All Saints' Day 2023

The sunlight shone through the colorful leaves better than any stained-glass window, and the sound of the leaves crunching beneath my shoes made me walk as if processing down a Cathedral’s center aisle. Breathing deeply, I drank the air as if it was living water. It was one of those days, one of those moments, when believing in the “creator of heaven and earth” was easy.

I knew it was only a matter of time before the oranges, yellows, and reds above me would be blown from their perches and join the sacred dance to the ground like whirling dervishes. The trees would become bare, and leaves turn brown. To everything there is a season, I reminded myself, but part of me wished there was another way.

I pulled myself back from my head to my heart and looked around with renewed appreciation. No, these leaves would not last, but there would be others. The leaves above would soon become part of the soil below. That soil would feed the trees so that they could bring forth a new canopy of shade and color. In that way, the leaves of today are a part of tomorrow’s, which will be a part of those that come after them.

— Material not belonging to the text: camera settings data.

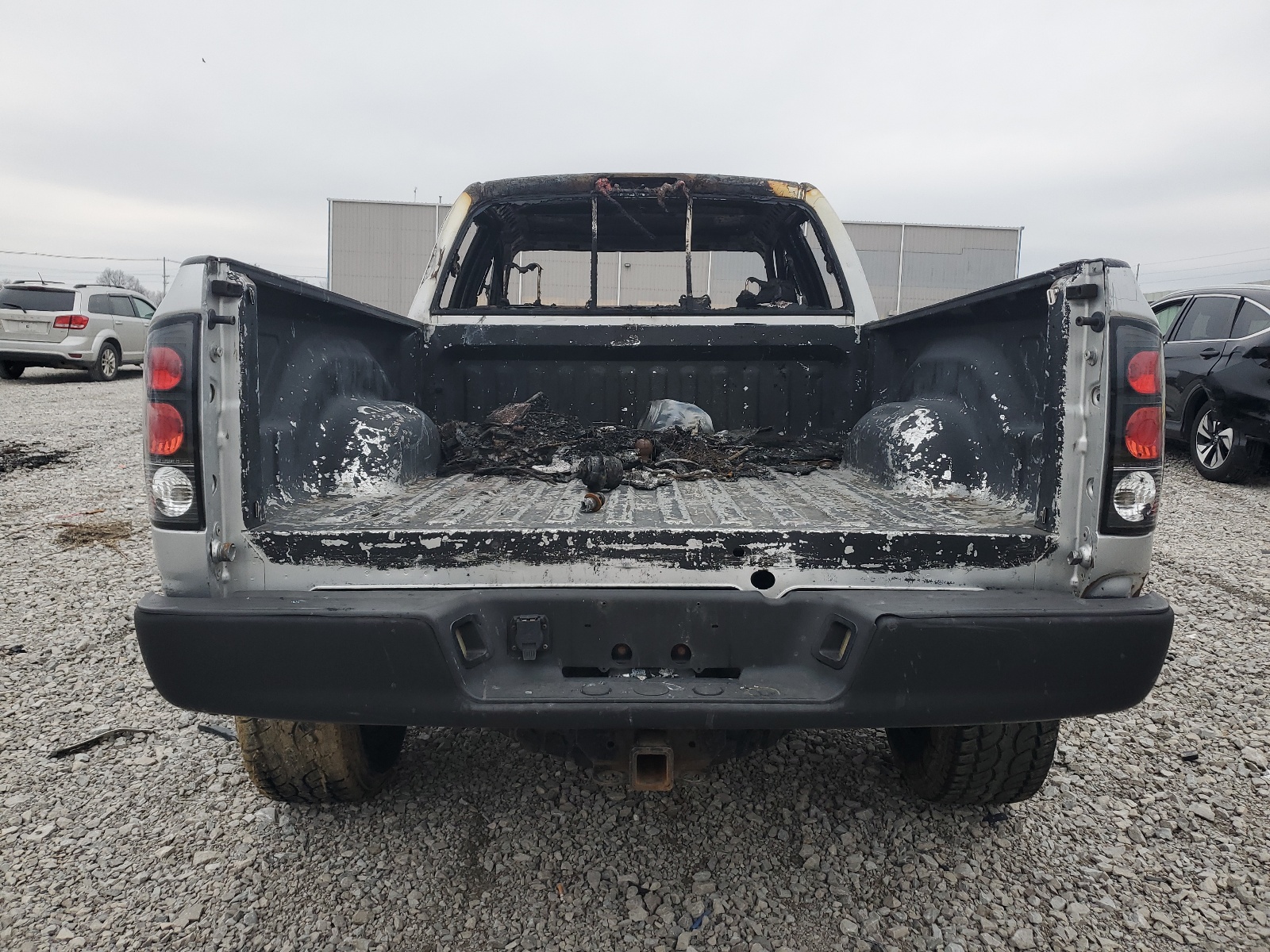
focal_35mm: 26
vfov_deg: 53.1
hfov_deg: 67.3
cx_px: 635
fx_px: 954
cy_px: 476
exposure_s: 1/143
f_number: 1.5
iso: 50
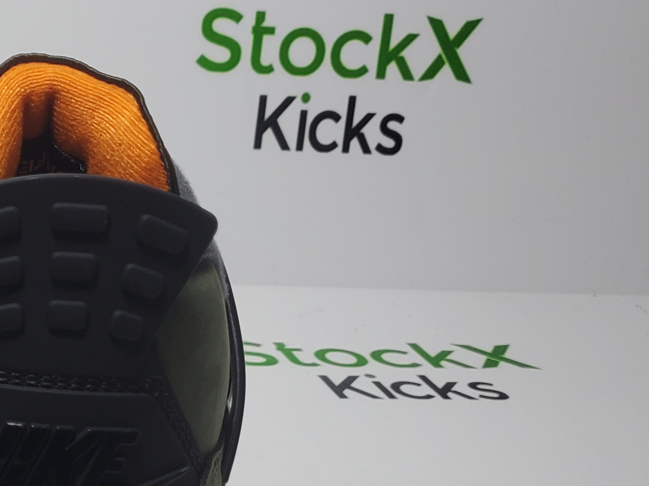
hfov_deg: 23.8
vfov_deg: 19.6
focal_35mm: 74
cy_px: 406
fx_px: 1387
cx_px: -142
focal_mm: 4.3
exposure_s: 1/437
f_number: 1.5
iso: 50
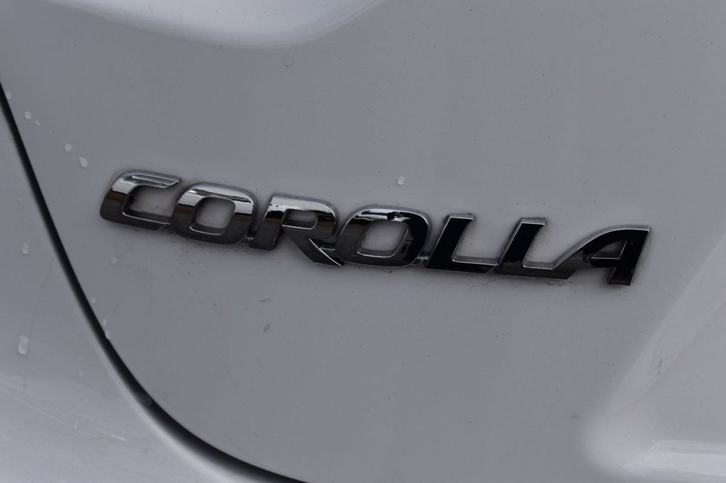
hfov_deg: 24.6
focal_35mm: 82
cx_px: 363
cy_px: 242
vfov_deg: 16.5
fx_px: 1663
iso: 360
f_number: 11
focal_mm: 55
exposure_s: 1/500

I cannot help but think back on the people I’ve known, the great cloud of witnesses through whom God’s light shone in unmistakable ways. Often, I stood and looked in awe and wished they would be with me forever, but I learned early that they, like the leaves above me, would be blown into the sacred dance and away from my sight. I miss their color. I miss their shade. But I trust they remain a part of this circle of life. Someway, somehow, they remain, for everything is connected, and everything belongs.

More than any day of the year, this is the day I cling to that truth and cherish that hope.